En outre, il résulte des pièces produites au dossier que les démarches consulaires ont été effectuées auprès du consulat d’Algérie à [Localité 2] le 11 novembre 2024.
S’il n’est pas contesté que M. [X] [L] a déjà fait l’objet de deux placements en rétention administrative, il convient de rappeler que la loi n’a pas fixé de seuil maximal de placements en rétention adminitrative sur la base d’une même OQTF et que la décision dont fait référence le conseil de l’intéressé ne constitue qu’une interprétation et que force est de constater que le 'vide législatif’ n’a pas été comblé par l’adoption de dispositions légales complémentaires.
Par ailleurs, sur ce point, il convient de rappeler que les relations diplomatiques entre la France et l’Algérie ont repris récemment et que des laissez-passer consulaires sont de nouveau délivrés par ce pays.
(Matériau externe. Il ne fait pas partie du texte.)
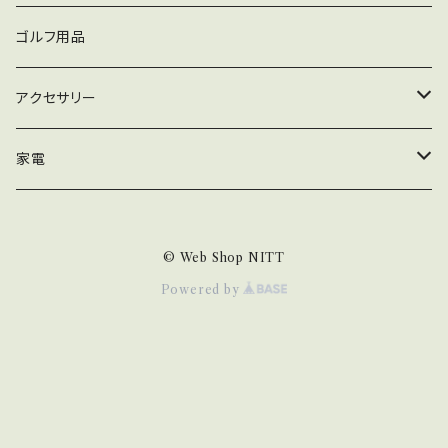
Dスナップ
スイベル・サルカン
iPhone
ゴルフ用品
Qスナップ
トリプルクレン
PEライン
XPERIA
アクセサリー
Lスナップ
スプリットリング
マルチカラー
AQUOS
ピアス
家電
強力溶接リンク
イエロー
GALAXY
生活家電
© Web Shop NITT
ブルー
arrows
掃除機
Powered by
グリーン
PC/タブレット
グレー
PC周辺機器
Enfin, les autorités administratives justifient avoir saisi les autorités consulaires algériennes rapidement de sorte que les perspectives d’un éloignement de M. [X] [L] vers son pays d’origine sont réelles. Les conditions sont donc remplies pour envisager un renouvellement du placement en rétention de M. [X] [L].
C’est bon droit que le premier juge a ordonné le maintien de M [X] [L] en rétention administrative pour une durée maximale de 26 jours.
L’ordonnance déférée sera donc confirmée en toutes ses dispositions.
PAR CES MOTIFS
Statuant publiquement, en matière civile et en dernier ressort,
Vu l’article 66 de la constitution du 4 octobre 1958,
Vu les articles L.741-1, L.742-1 à L.743-9 ; R.741-3 et R.743-1 à R.743-19, L.743.21 du Code de l’entrée et du séjour des étrangers et du droit d’asile,
Vu le décret n° 2024-799 du 2 juillet 2024 pris pour l’application du titre VII de la loi n° 2024-42 du 26 janvier 2024 pour contrôler l’immigration, améliorer l’intégration, relatif à la simplification des règles du contentieux ;
CONSTATANT qu’aucune salle d’audience attribuée au ministère de la justice spécialement aménagée à proximité immédiate du lieu de rétention n’est disponible pour l’audience de ce jour ;
DÉCLARONS recevable l’appel interjeté par Monsieur [X] X SE DISANT [L] alias [L] [O] ;
CONFIRMONS l’ordonnance déférée en toutes ses dispositions ;
RAPPELONS que, conformément à l’article R.743-20 du Code de l’Entrée et du Séjour des Etrangers et du Droit d’Asile, les intéressés peuvent former un pourvoi en cassation par lettre recommandée avec accusé de réception dans les deux mois de la notification de la présente décision à la Cour de cassation [Adresse 1].
Fait à la Cour d’Appel de Nîmes,
le 15 Novembre 2024 à
LE GREFFIER, LE PRESIDENT,
' Notification de la présente ordonnance a été donnée ce jour au Centre de rétention administrative de [Localité 3] à M. [X] X SE DISANT [L] alias [L] [O], par l’intermédiaire d’un interprète en langue arabe.
Le à H
Signature du retenu
Copie de cette ordonnance remise, ce jour, par courriel, à :
— Monsieur [X] X SE DISANT [L] alias [L] [O], par le Directeur du CRA de [Localité 3],
— Me Elsa LONGERON, avocat
,
— M. Le Préfet de l’Hérault
,
— M. Le Directeur du CRA de [Localité 3],
— Le Ministère Public près la Cour d’Appel de Nîmes,
— Mme/M. le magistrat du siège du tribunal judiciaire de Nîmes.